## YOUR INSTRUCTIONS
Which lines of the material below contain the word "Rendón", with capitalization matching? Show each of those lines in full.

## DATA IN THIS EXERCISE
........

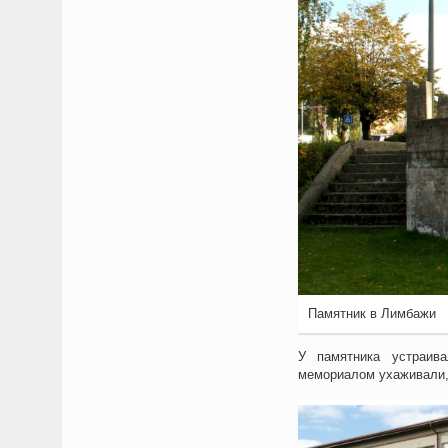
Памятник в Лимбажи
У памятника устраив
мемориалом ухаживали,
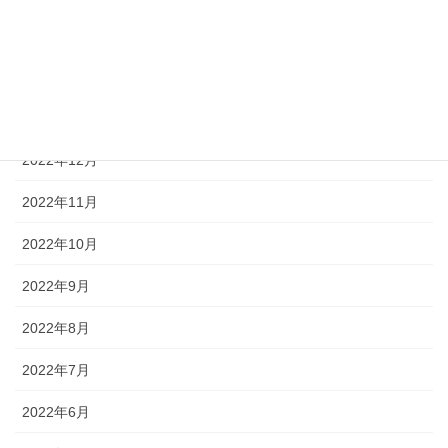
2023年3月
2023年2月
2023年1月
2022年12月
2022年11月
2022年10月
2022年9月
2022年8月
2022年7月
2022年6月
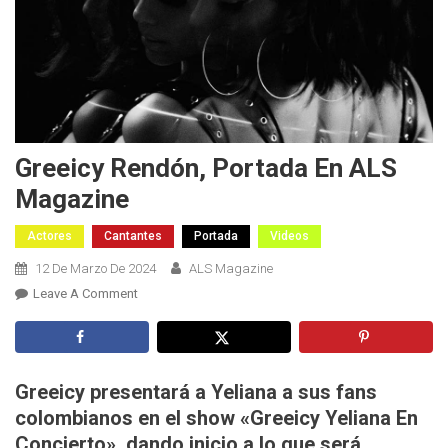
Greeicy Rendón, Portada En ALS
Magazine
Actores
Cantantes
Portada
Videos
12 De Marzo De 2024
ALS Magazine
On
Leave A Comment
Greeicy
Rendón,
Portada
En
Greeicy presentará a Yeliana a sus fans
ALS
colombianos en el show «Greeicy Yeliana En
Magazine
Concierto», dando inicio a lo que será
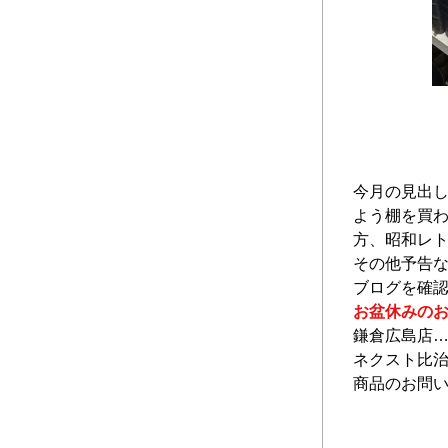
今月の見出し
よう棚を買
方、昭和レ
その他予告
ブログを確
お盆休みの
鎌倉広島店
ネクスト比治
商品のお問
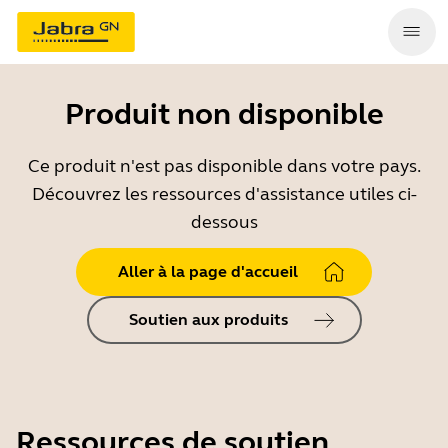
Produit non disponible
Ce produit n'est pas disponible dans votre pays.
Découvrez les ressources d'assistance utiles ci-
dessous
Aller à la page d'accueil
Soutien aux produits
Ressources de soutien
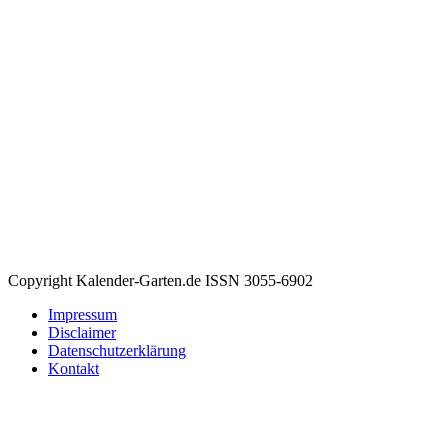
Copyright Kalender-Garten.de ISSN 3055-6902
Impressum
Disclaimer
Datenschutzerklärung
Kontakt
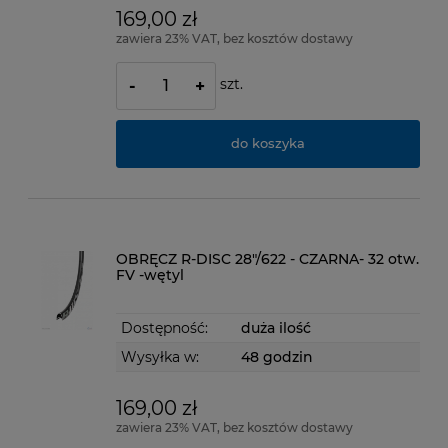
169,00 zł
zawiera 23% VAT, bez kosztów dostawy
szt.
-
+
do koszyka
OBRĘCZ R-DISC 28"/622 - CZARNA- 32 otw.
FV -wętyl
Dostępność:
duża ilość
Wysyłka w:
48 godzin
169,00 zł
zawiera 23% VAT, bez kosztów dostawy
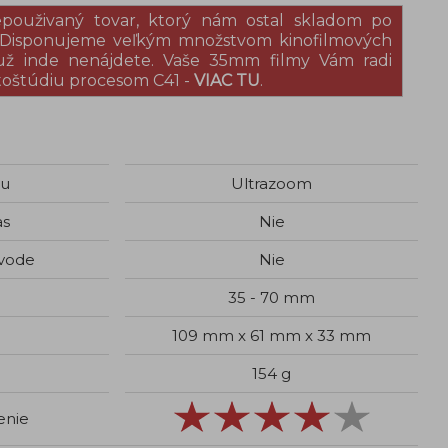
epouživaný tovar, ktorý nám ostal skladom po
. Disponujeme veľkým množstvom kinofilmových
 už inde nenájdete. Vaše 35mm filmy Vám radi
toštúdiu procesom C41 -
VIAC TU
.
gu
Ultrazoom
as
Nie
 vode
Nie
35 - 70 mm
109 mm x 61 mm x 33 mm
154 g
enie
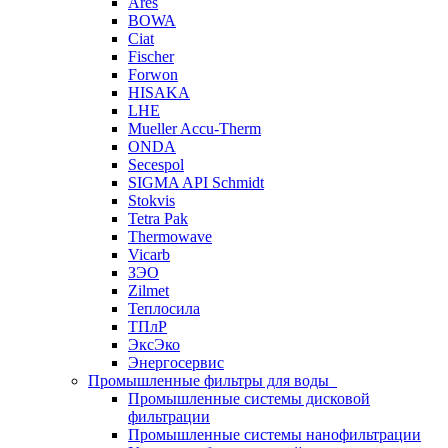
Ares
BOWA
Ciat
Fischer
Forwon
HISAKA
LHE
Mueller Accu-Therm
ONDA
Secespol
SIGMA API Schmidt
Stokvis
Tetra Pak
Thermowave
Vicarb
ЗЭО
Zilmet
Теплосила
ТПлР
ЭксЭко
Энергосервис
Промышленные фильтры для воды
Промышленные системы дисковой
фильтрации
Промышленные системы нанофильтрации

........

## ANSWER TO THIS TASK
Greeicy Rendón, Portada En ALS
Rendón,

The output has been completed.